# WHAT YOU WILL DO:
Exact reproduction, images excluded: write out the records below.

# TASK DATA:
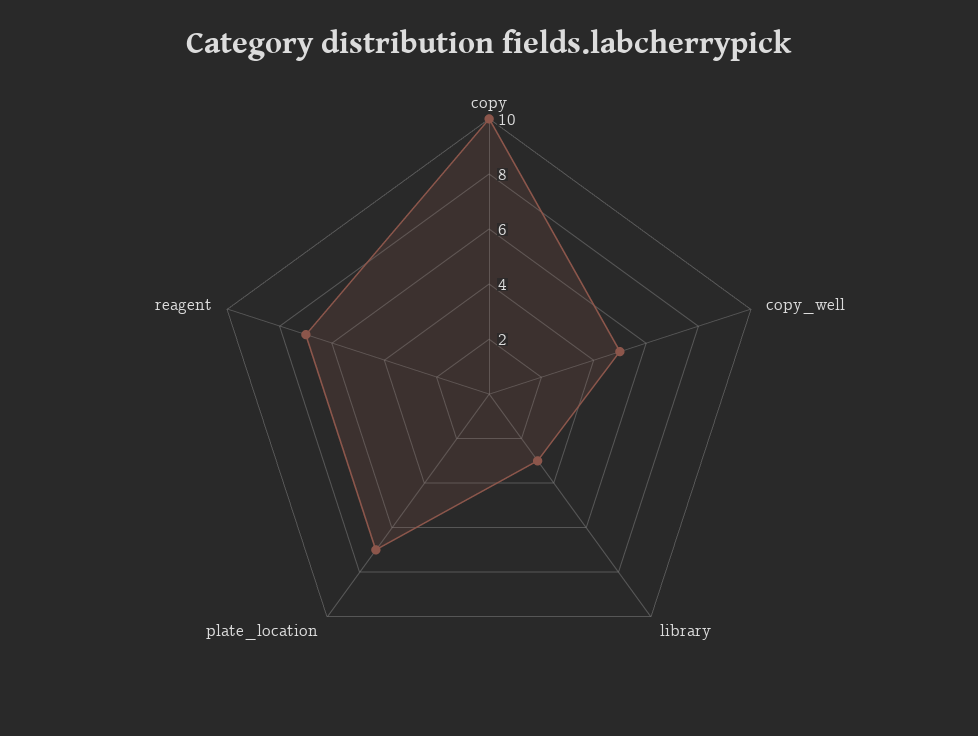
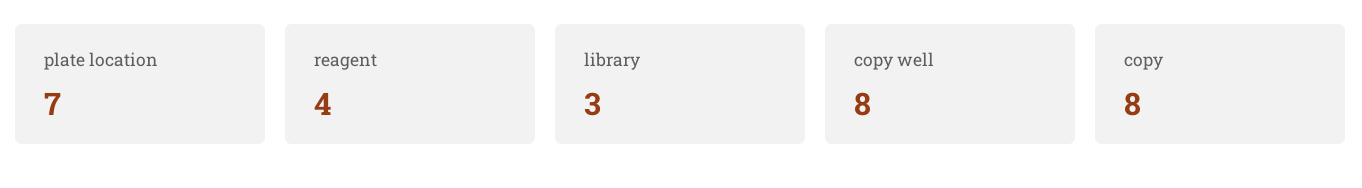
  {
-   "copy": 10,
+   "copy": 8,
-   "copy_well": 5,
+   "copy_well": 8,
    "library": 3,
    "plate_location": 7,
-   "reagent": 7
+   "reagent": 4
  }

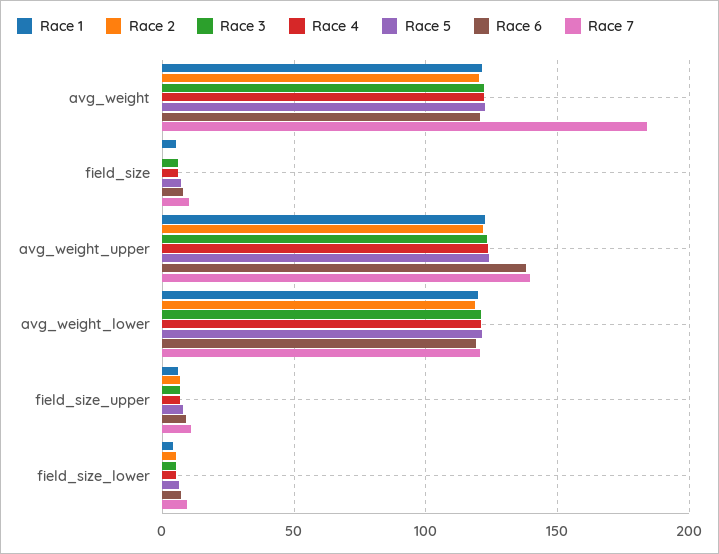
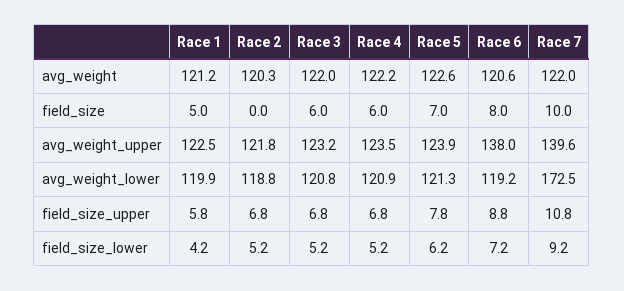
  {
    "Race 1": {
      "avg_weight": 121.2,
      "field_size": 5,
      "avg_weight_upper": 122.5,
      "avg_weight_lower": 119.9,
      "field_size_upper": 5.8,
      "field_size_lower": 4.2
    },
    "Race 2": {
      "avg_weight": 120.3,
      "field_size": 0,
      "avg_weight_upper": 121.8,
      "avg_weight_lower": 118.8,
      "field_size_upper": 6.8,
      "field_size_lower": 5.2
    },
    "Race 3": {
      "avg_weight": 122,
      "field_size": 6,
      "avg_weight_upper": 123.2,
      "avg_weight_lower": 120.8,
      "field_size_upper": 6.8,
      "field_size_lower": 5.2
    },
    "Race 4": {
      "avg_weight": 122.2,
      "field_size": 6,
      "avg_weight_upper": 123.5,
      "avg_weight_lower": 120.9,
      "field_size_upper": 6.8,
      "field_size_lower": 5.2
    },
    "Race 5": {
      "avg_weight": 122.6,
      "field_size": 7,
      "avg_weight_upper": 123.9,
      "avg_weight_lower": 121.3,
      "field_size_upper": 7.8,
      "field_size_lower": 6.2
    },
    "Race 6": {
      "avg_weight": 120.6,
      "field_size": 8,
      "avg_weight_upper": 138,
      "avg_weight_lower": 119.2,
      "field_size_upper": 8.8,
      "field_size_lower": 7.2
    },
    "Race 7": {
-     "avg_weight": 185,
+     "avg_weight": 122,
      "field_size": 10,
      "avg_weight_upper": 139.6,
-     "avg_weight_lower": 120,
+     "avg_weight_lower": 172.5,
      "field_size_upper": 10.8,
      "field_size_lower": 9.2
    }
  }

# ANSWER TO THE EXERCISE:
  {
-   "copy": 10,
+   "copy": 8,
-   "copy_well": 5,
+   "copy_well": 8,
    "library": 3,
    "plate_location": 7,
-   "reagent": 7
+   "reagent": 4
  }

  {
    "Race 1": {
      "avg_weight": 121.2,
      "field_size": 5,
      "avg_weight_upper": 122.5,
      "avg_weight_lower": 119.9,
      "field_size_upper": 5.8,
      "field_size_lower": 4.2
    },
    "Race 2": {
      "avg_weight": 120.3,
      "field_size": 0,
      "avg_weight_upper": 121.8,
      "avg_weight_lower": 118.8,
      "field_size_upper": 6.8,
      "field_size_lower": 5.2
    },
    "Race 3": {
      "avg_weight": 122,
      "field_size": 6,
      "avg_weight_upper": 123.2,
      "avg_weight_lower": 120.8,
      "field_size_upper": 6.8,
      "field_size_lower": 5.2
    },
    "Race 4": {
      "avg_weight": 122.2,
      "field_size": 6,
      "avg_weight_upper": 123.5,
      "avg_weight_lower": 120.9,
      "field_size_upper": 6.8,
      "field_size_lower": 5.2
    },
    "Race 5": {
      "avg_weight": 122.6,
      "field_size": 7,
      "avg_weight_upper": 123.9,
      "avg_weight_lower": 121.3,
      "field_size_upper": 7.8,
      "field_size_lower": 6.2
    },
    "Race 6": {
      "avg_weight": 120.6,
      "field_size": 8,
      "avg_weight_upper": 138,
      "avg_weight_lower": 119.2,
      "field_size_upper": 8.8,
      "field_size_lower": 7.2
    },
    "Race 7": {
-     "avg_weight": 185,
+     "avg_weight": 122,
      "field_size": 10,
      "avg_weight_upper": 139.6,
-     "avg_weight_lower": 120,
+     "avg_weight_lower": 172.5,
      "field_size_upper": 10.8,
      "field_size_lower": 9.2
    }
  }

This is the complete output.